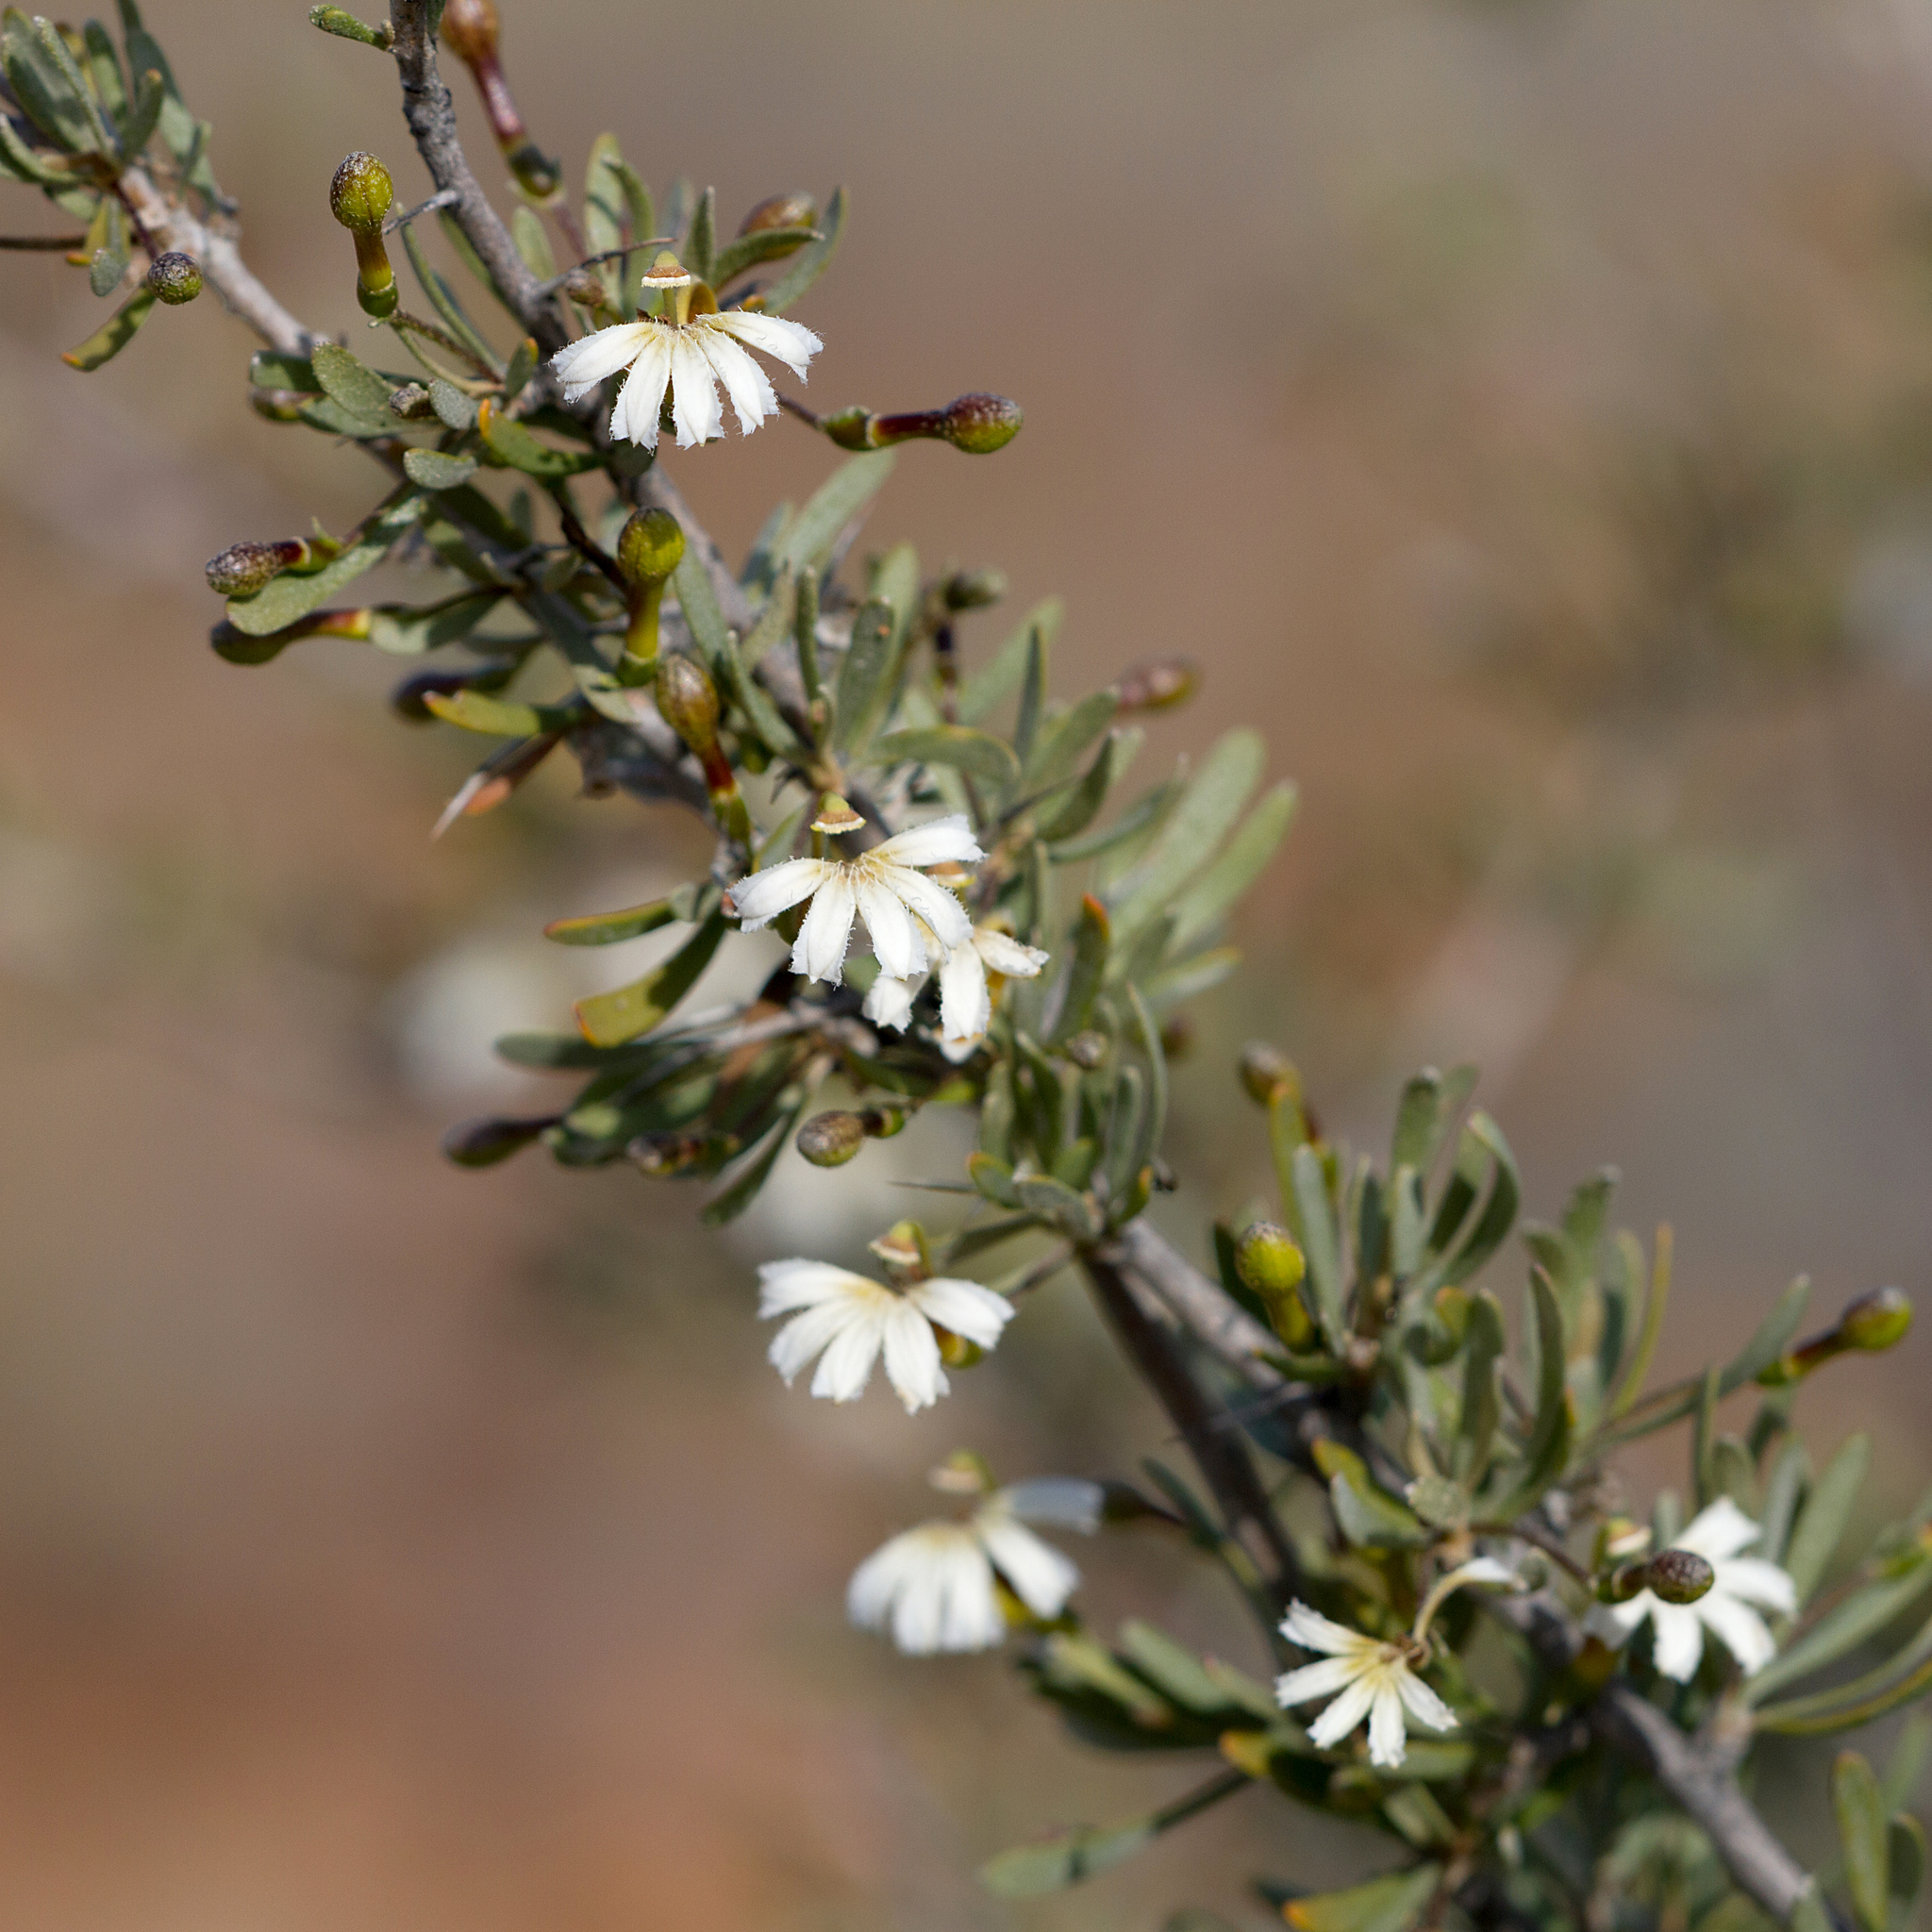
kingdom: Plantae
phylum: Tracheophyta
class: Magnoliopsida
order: Asterales
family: Goodeniaceae
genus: Scaevola
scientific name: Scaevola spinescens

**Stated goal:**
Repeat these lines word for word, leaving out the pictures.

**Result of the task:**
kingdom: Plantae
phylum: Tracheophyta
class: Magnoliopsida
order: Asterales
family: Goodeniaceae
genus: Scaevola
scientific name: Scaevola spinescens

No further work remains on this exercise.